Passage given
»»

Disambiguation functions/groups.

The other kind of lexical precedence declarations in Copper are disambiguation functions and disambiguation groups.

A disambiguation function is a function (a Java method, in the case of Copper’s implementation) specified for a set of terminals, to disambiguate that particular set. It is meant as a second choice if dominate- and submit-lists do not fit the task. Disambiguation functions implement the second sort of statements described above.

A disambiguation function works as follows: if the input to the scanner at a given point matches the regex of more than one terminal (e.g., the group x, y, and z), and this ambiguity is not able to be resolved through dominate- and submit-lists, the scanner will check to see if there has been a disambiguation function for x, y, and z specified. If so, it will execute the function, which takes in the matched lexeme and returns exactly one of x, y, and z.

««

What to work on
A) Decide whether each statement agrees with the Copper passage, answering yes or no and quoting the words that settle it: (i) in Copper's implementation, a disambiguation function is a Java method; (ii) disambiguation functions are the first choice, tried before dominate- and submit-lists; (iii) a disambiguation function can return several of the matched terminals.
B) Please list every mechanism the Copper passage names for resolving lexical ambiguity.

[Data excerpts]
»»

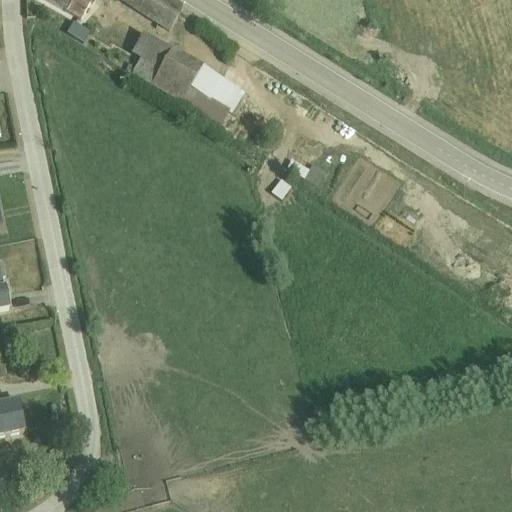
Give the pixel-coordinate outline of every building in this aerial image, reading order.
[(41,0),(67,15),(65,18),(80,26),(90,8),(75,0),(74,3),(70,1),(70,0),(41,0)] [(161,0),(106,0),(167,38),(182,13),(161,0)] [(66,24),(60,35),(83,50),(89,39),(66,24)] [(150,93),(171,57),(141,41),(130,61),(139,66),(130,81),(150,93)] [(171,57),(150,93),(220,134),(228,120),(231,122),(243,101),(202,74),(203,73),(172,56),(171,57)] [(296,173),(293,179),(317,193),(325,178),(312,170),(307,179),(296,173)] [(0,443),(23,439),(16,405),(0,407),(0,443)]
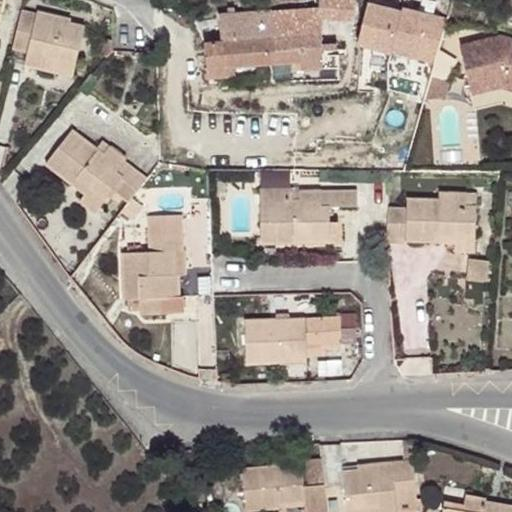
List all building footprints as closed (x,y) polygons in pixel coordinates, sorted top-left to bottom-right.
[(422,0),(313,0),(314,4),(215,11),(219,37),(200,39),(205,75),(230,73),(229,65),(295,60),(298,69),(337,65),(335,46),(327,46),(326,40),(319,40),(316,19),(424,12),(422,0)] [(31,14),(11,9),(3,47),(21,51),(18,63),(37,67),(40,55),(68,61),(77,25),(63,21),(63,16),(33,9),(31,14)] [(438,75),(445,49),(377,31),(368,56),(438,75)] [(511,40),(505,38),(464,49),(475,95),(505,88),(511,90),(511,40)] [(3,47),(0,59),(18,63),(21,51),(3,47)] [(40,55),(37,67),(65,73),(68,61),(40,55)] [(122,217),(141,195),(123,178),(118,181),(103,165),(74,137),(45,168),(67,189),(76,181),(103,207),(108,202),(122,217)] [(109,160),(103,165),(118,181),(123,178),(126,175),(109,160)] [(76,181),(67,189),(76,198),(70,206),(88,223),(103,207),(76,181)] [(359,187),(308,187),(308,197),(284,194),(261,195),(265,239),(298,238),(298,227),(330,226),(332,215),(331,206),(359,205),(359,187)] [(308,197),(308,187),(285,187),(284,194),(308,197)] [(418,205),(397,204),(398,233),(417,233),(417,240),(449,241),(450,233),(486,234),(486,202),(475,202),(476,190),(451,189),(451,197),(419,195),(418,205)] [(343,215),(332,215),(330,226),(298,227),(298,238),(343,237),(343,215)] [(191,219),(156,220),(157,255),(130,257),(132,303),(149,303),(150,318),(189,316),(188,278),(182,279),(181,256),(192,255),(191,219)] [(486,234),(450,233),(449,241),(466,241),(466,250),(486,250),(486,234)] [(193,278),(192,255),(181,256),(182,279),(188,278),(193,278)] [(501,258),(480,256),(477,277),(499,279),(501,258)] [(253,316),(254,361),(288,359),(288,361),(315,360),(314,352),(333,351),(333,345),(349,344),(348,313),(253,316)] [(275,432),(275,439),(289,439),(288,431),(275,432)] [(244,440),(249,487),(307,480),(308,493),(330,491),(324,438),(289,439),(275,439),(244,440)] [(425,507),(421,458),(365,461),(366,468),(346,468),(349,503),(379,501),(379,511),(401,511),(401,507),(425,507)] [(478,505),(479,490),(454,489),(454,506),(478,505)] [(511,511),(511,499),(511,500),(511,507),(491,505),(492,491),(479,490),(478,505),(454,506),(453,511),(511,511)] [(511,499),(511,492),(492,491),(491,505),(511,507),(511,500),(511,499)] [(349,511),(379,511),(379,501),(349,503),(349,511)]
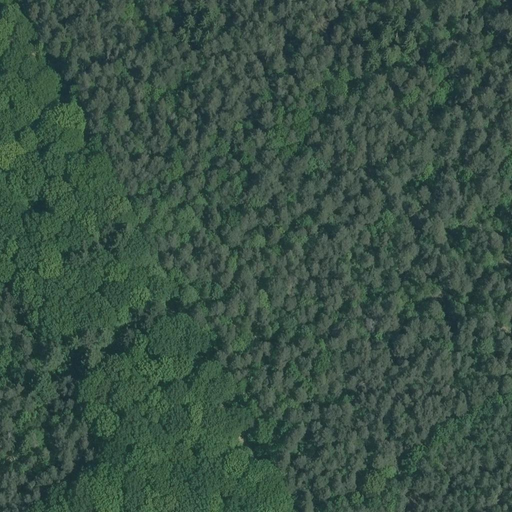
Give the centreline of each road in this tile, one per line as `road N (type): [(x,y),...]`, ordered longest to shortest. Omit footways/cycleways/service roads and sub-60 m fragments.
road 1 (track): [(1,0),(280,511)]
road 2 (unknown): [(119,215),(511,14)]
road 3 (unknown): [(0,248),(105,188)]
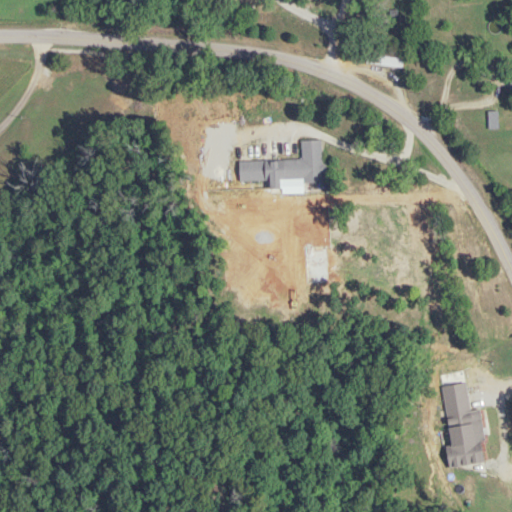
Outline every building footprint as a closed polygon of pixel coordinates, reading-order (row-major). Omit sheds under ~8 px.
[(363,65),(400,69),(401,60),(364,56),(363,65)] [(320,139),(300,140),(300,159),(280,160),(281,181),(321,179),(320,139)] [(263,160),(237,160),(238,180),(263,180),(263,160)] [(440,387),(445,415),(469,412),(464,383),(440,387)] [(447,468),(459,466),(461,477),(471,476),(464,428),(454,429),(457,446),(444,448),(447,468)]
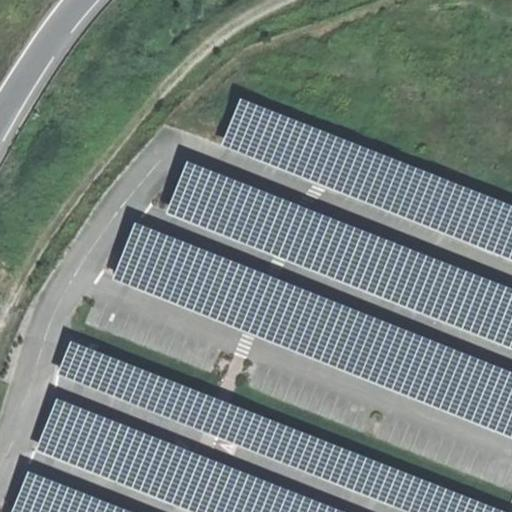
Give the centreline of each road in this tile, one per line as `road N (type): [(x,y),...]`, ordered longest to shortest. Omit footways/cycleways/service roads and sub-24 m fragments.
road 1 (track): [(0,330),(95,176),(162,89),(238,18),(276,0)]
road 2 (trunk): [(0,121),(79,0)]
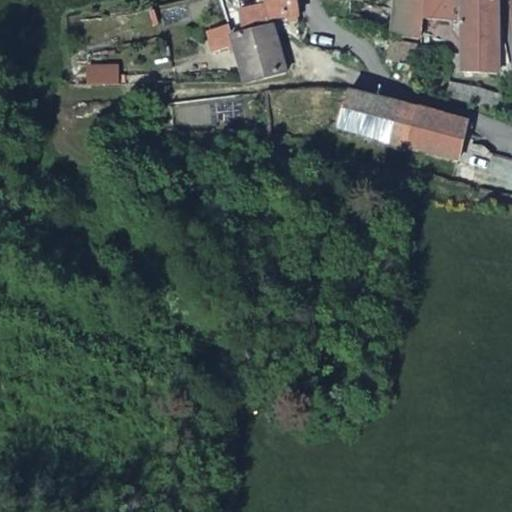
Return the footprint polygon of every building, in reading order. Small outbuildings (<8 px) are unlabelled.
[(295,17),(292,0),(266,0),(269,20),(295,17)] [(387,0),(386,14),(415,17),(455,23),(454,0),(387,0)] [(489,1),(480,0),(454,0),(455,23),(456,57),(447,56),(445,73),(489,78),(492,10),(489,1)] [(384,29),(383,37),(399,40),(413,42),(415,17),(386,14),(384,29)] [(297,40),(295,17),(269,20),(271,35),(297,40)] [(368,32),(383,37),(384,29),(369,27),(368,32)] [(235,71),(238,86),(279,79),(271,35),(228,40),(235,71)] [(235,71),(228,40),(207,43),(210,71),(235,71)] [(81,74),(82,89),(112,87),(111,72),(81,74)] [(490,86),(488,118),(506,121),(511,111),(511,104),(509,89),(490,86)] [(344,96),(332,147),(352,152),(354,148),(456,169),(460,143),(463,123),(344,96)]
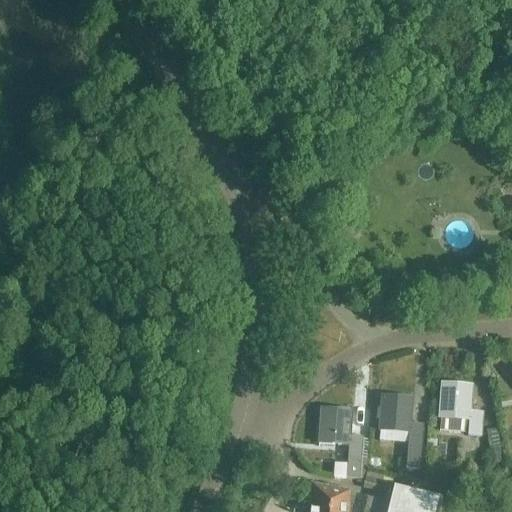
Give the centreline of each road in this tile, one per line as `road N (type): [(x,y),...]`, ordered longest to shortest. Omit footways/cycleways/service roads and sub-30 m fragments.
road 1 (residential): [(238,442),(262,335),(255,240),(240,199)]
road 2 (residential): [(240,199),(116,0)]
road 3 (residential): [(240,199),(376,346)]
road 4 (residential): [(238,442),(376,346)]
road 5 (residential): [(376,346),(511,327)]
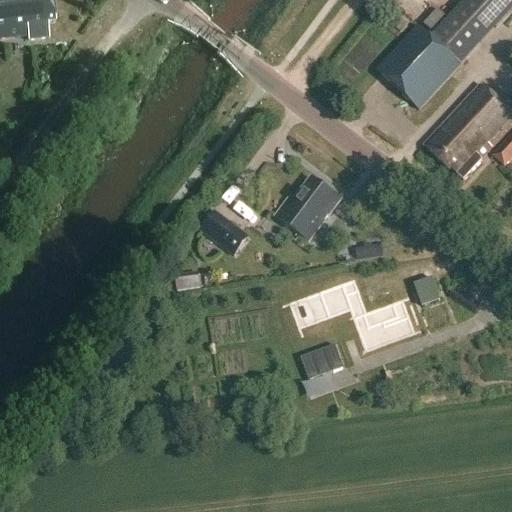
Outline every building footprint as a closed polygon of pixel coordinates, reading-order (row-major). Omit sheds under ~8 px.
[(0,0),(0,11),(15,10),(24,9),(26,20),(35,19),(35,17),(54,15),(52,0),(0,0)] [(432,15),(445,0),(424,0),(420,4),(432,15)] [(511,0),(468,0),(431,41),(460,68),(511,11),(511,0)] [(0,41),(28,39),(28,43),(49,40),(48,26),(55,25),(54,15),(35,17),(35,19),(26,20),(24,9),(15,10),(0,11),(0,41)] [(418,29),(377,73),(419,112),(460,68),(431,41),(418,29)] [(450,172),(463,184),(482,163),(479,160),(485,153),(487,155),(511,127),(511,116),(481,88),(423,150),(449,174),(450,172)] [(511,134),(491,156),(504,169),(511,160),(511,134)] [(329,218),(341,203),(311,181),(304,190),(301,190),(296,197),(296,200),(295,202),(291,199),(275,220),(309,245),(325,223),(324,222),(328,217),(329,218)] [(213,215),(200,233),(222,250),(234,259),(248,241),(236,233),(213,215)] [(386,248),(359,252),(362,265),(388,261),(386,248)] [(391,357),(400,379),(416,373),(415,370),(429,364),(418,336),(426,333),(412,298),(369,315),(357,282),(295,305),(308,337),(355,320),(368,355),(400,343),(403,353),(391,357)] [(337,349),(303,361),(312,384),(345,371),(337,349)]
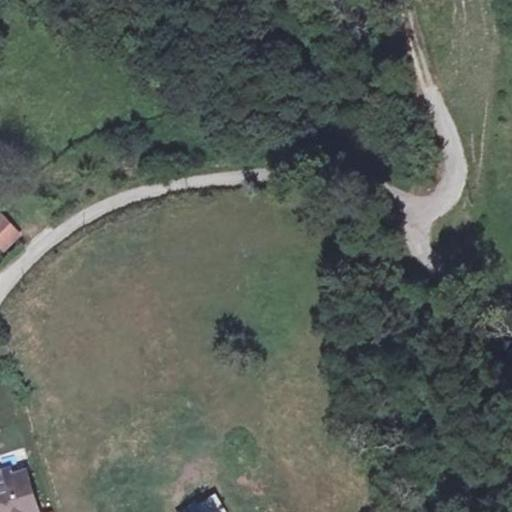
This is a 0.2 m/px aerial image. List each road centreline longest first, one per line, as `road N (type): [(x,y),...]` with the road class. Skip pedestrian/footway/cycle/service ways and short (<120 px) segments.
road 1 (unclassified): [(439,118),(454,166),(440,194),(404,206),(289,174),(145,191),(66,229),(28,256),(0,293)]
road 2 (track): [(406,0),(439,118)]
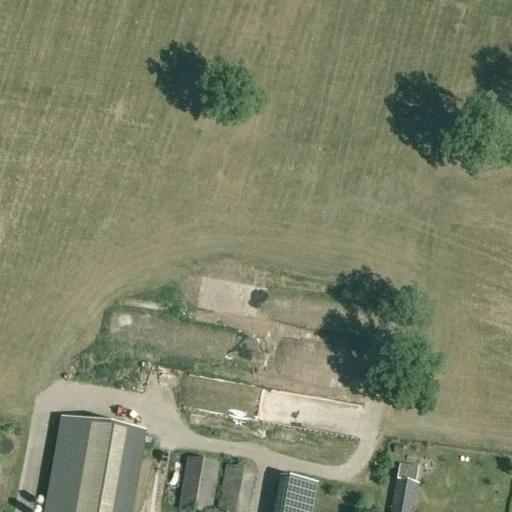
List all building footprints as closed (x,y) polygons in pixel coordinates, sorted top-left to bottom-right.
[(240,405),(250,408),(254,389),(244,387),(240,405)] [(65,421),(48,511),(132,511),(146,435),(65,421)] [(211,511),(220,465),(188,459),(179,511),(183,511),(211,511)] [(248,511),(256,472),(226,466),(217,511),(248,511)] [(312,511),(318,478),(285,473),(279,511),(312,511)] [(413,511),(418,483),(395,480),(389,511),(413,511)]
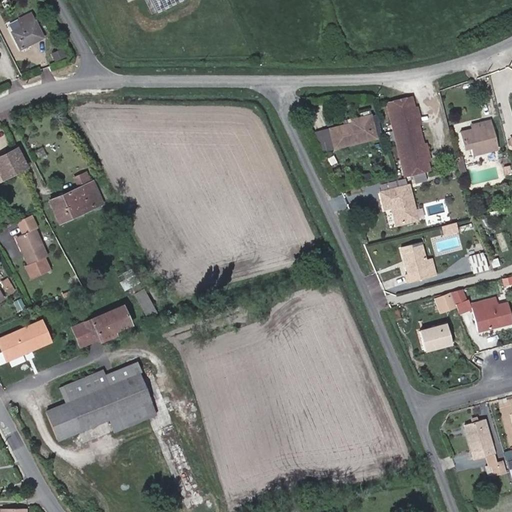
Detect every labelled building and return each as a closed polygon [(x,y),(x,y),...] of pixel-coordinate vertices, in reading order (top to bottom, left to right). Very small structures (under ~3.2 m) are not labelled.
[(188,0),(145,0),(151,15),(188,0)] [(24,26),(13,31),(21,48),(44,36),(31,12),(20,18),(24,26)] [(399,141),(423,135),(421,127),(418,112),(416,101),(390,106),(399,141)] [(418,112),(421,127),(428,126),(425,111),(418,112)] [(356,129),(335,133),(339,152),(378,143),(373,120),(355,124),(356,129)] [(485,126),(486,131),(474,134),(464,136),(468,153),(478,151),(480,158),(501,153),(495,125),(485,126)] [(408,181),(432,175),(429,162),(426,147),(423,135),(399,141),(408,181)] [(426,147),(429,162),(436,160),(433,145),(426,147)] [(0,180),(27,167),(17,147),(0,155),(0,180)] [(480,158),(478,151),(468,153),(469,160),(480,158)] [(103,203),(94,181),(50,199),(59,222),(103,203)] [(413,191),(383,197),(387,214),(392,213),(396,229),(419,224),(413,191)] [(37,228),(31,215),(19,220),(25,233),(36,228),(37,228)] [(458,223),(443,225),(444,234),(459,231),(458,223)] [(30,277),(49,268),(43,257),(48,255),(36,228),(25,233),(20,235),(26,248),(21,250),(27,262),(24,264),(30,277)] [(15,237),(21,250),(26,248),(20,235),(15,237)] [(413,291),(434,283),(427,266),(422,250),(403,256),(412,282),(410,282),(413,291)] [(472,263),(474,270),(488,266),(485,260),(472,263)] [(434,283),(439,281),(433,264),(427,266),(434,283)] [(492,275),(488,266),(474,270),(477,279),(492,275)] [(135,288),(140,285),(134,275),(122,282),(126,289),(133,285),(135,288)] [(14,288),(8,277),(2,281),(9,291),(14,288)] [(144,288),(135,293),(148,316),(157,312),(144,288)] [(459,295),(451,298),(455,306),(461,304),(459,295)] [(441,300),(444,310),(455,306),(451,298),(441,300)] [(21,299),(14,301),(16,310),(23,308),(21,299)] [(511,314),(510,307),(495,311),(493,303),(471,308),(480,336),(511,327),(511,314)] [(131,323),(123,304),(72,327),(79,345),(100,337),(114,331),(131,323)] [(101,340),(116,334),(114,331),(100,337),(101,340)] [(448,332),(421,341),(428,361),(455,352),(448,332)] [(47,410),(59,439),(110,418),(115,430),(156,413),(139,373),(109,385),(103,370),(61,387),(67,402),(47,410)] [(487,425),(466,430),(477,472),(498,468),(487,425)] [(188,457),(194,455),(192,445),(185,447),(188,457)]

««

Exercise results
A)
(i) Yes: "a Java method, in the case of Copper’s implementation"
(ii) No: "It is meant as a second choice if dominate- and submit-lists do not fit the task."
(iii) No: "returns exactly one of x, y, and z"

B)
- dominate-lists
- submit-lists
- disambiguation functions
- disambiguation groups